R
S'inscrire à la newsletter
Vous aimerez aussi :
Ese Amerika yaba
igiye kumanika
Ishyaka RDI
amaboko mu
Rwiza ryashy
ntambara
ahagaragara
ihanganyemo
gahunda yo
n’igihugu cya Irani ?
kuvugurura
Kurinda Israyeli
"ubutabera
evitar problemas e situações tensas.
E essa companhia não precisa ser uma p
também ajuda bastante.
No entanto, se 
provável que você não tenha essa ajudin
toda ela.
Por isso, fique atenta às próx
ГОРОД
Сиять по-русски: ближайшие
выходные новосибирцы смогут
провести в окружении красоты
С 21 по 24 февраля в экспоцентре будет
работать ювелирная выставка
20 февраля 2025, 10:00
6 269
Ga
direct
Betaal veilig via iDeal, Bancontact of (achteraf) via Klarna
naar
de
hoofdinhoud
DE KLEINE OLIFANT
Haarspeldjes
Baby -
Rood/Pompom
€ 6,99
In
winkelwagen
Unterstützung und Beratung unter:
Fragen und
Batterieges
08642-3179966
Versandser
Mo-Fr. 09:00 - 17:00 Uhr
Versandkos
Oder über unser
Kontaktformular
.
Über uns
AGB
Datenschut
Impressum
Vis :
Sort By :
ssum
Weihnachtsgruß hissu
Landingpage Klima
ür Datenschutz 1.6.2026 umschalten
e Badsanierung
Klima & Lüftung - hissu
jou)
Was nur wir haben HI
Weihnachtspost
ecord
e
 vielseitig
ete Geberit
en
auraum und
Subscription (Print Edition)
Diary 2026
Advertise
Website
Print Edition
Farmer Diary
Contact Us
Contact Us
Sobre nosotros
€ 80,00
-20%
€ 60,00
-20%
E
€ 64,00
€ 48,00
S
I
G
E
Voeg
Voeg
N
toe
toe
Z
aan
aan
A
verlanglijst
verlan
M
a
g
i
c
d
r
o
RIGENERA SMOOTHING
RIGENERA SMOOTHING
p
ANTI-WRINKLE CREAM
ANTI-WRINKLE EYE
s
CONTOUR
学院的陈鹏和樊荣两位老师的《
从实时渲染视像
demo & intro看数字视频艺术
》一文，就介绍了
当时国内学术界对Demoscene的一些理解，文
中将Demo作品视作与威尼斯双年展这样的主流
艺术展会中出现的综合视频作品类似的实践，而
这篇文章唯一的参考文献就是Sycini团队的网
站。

===

Scan the lines above for the word "февраля". Return each one that has it.

С 21 по 24 февраля в экспоцентре будет
20 февраля 2025, 10:00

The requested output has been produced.